080512-NOVEC

MANASSAS, Va. — Summer is almost here. Before temperatures soar, the Northern Virginia Electric Cooperative encourages consumers to prepare now to beat the heat and control cooling costs.

Bob Cornwell, NOVEC energy services representative, says, “Our long winter brought record-cold temperatures. It even snowed on March 30! Along with polar vortexes came high heating bills for consumers. We’re hoping summer temperatures won’t be as extreme or costly, so that’s why we’re encouraging Co-op customer-owners to prepare now.”

NOVEC’s beat-the-heat checklist

§     Replace incandescent bulbs with compact fluorescent light (CFL) or light-emitting diode (LED) bulbs. Incandescent bulbs create 90 percent heat and just 10 percent light.

§     Install window treatments that block the sun’s heat effectively. White or lightly colored blinds and shades, and curtains with white liners reflect sunlight better than darker treatments. Layer treatments, such as lined curtains over blinds, for better blockage. Window   awnings work even better by blocking heat before it reaches windows.
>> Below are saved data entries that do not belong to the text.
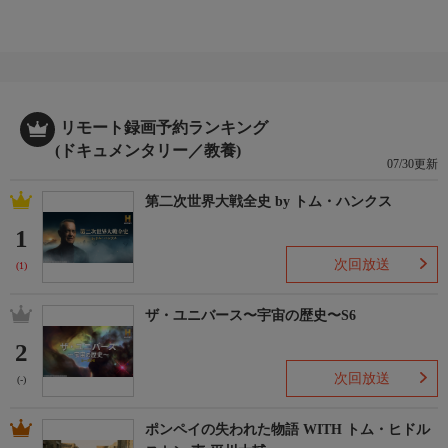
リモート録画予約ランキング
(ドキュメンタリー／教養)
07/30更新
第二次世界大戦全史 by トム・ハンクス
1
次回放送
(1)
ザ・ユニバース〜宇宙の歴史〜S6
2
次回放送
(-)
ポンペイの失われた物語 WITH トム・ヒドル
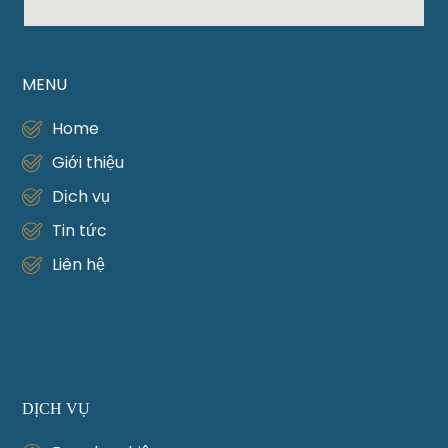
MENU
Home
Giới thiệu
Dịch vụ
Tin tức
Liên hệ
DỊCH VỤ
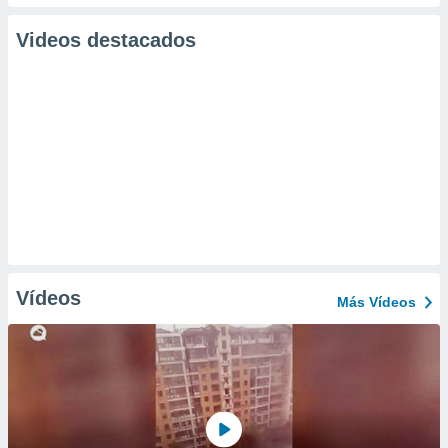
Videos destacados
Vídeos
Más Vídeos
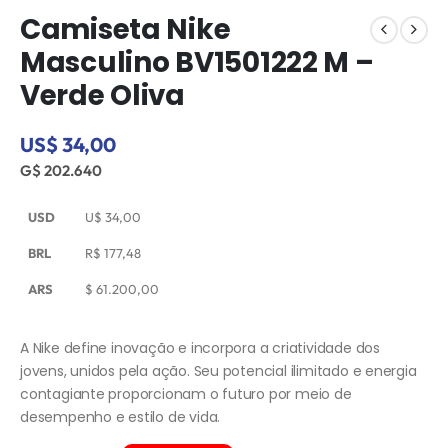
Camiseta Nike
Masculino BV1501222 M –
Verde Oliva
US$ 34,00
G$ 202.640
USD
U$
34,00
BRL
R$
177,48
ARS
$
61.200,00
A Nike define inovação e incorpora a criatividade dos
jovens, unidos pela ação. Seu potencial ilimitado e energia
contagiante proporcionam o futuro por meio de
desempenho e estilo de vida.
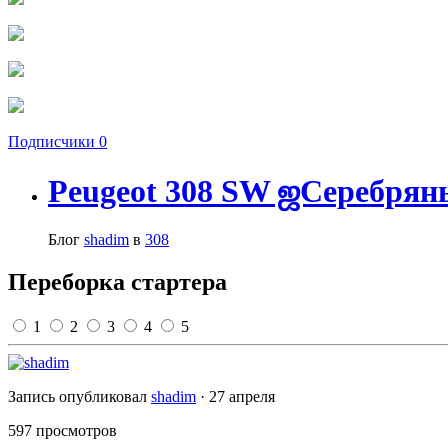
Подписчики
0
Peugeot 308 SW ஜСеребр
Блог
shadim
в
308
Переборка стартера
1
2
3
4
5
Запись опубликовал
shadim
·
27 апреля
597 просмотров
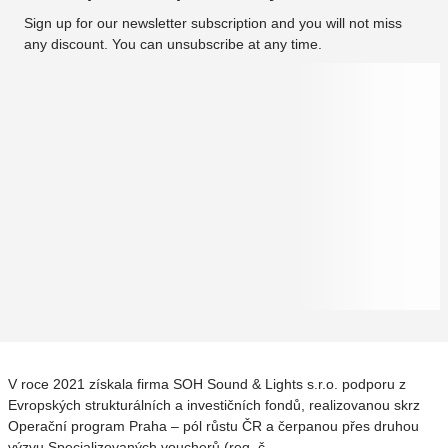
Sign up for our newsletter subscription and you will not miss
any discount. You can unsubscribe at any time.
V roce 2021 získala firma SOH Sound & Lights s.r.o. podporu z
Evropských strukturálních a investičních fondů, realizovanou skrz
Operační program Praha – pól růstu ČR a čerpanou přes druhou
výzvu Specializovaných voucherů (reg. č.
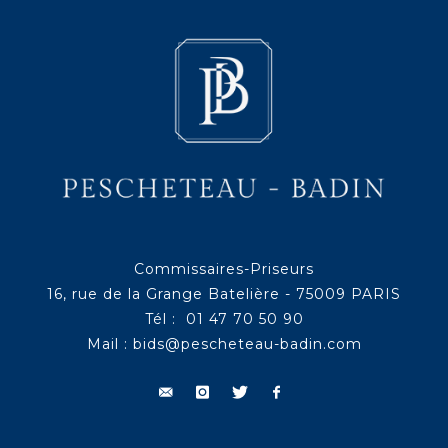
Commissaires-Priseurs
16, rue de la Grange Batelière - 75009 PARIS
Tél : 01 47 70 50 90
Mail :
bids@pescheteau-badin.com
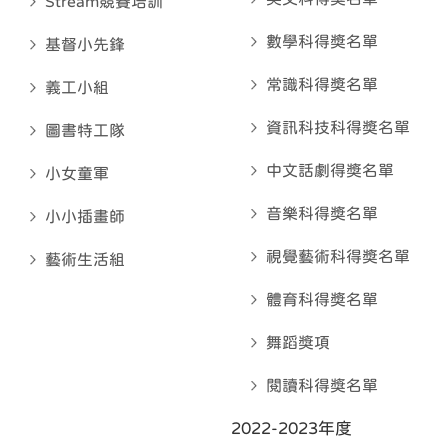
Stream競賽培訓
數學科得奬名單
基督小先鋒
常識科得奬名單
義工小組
資訊科技科得奬名單
圖書特工隊
中文話劇得奬名單
小女童軍
音樂科得奬名單
小小插畫師
視覺藝術科得奬名單
藝術生活組
體育科得奬名單
舞蹈獎項
閱讀科得獎名單
2022-2023年度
§     Apply sun-control glazing or other reflective films on southern- and western-facing windows.

§     Close a fireplace flue damper tightly, along with glass doors, to prevent air-conditioned air from escaping up the chimney.

§     Stop air leaks by: caulking around windows and doors; applying weather-stripping on exterior doors; and spraying insulation foam in openings and cracks.

§ Make sure an attic and crawl space have sufficient insulation. Call in an insulation specialist to add insulation inside exterior walls. Learn how to seal a home properly at www.energystar.gov.

§ Cook on an outdoor grill. Cooking indoors with a conventional stove or oven can raise kitchen temperatures as much as 10 degrees. Or use a microwave or convection oven instead of a conventional oven.

§ Move a spare refrigerator out of the garage to an insulated basement or spare room where the unit won’t have to work as hard to keep food cold.

 

Air Conditioners and Fans

§ Install a programmable thermostat and set it at 76-78 degrees F.  Setting it cooler when arriving home on a hot day won’t cool a home faster, but it will increase cooling expenses unnecessarily.

§ Clean or change the air-conditioner filter once a month: follow manufacturers’ instructions. Write the installation date on the replacement filter. Dirty filters reduce airflow and cause air conditioners to work harder and use more energy.

§ Keep tall grass and landscaping at least two feet away from outdoor air-conditioner units.

§ Have a qualified air-conditioner professional inspect the unit annually to make sure it runs efficiently.

§ For a window air conditioner, seal the opening around the unit tightly. Clean or replace the filter regularly.

§ When using an air conditioner, close storm windows and lock regular windows to seal in cool air.

§ Adjust ceiling fans to run counterclockwise. Ceiling and portable fans can make people feel 3 to 4 degrees cooler, but running them in unoccupied rooms wastes energy dollars.

§ Check and clean kitchen and bathroom vent fans. Run them just long enough to vent humidity – not cooled air.

§ Make sure furniture or drapes do not block supply and return air registers. Vacuum dust from registers.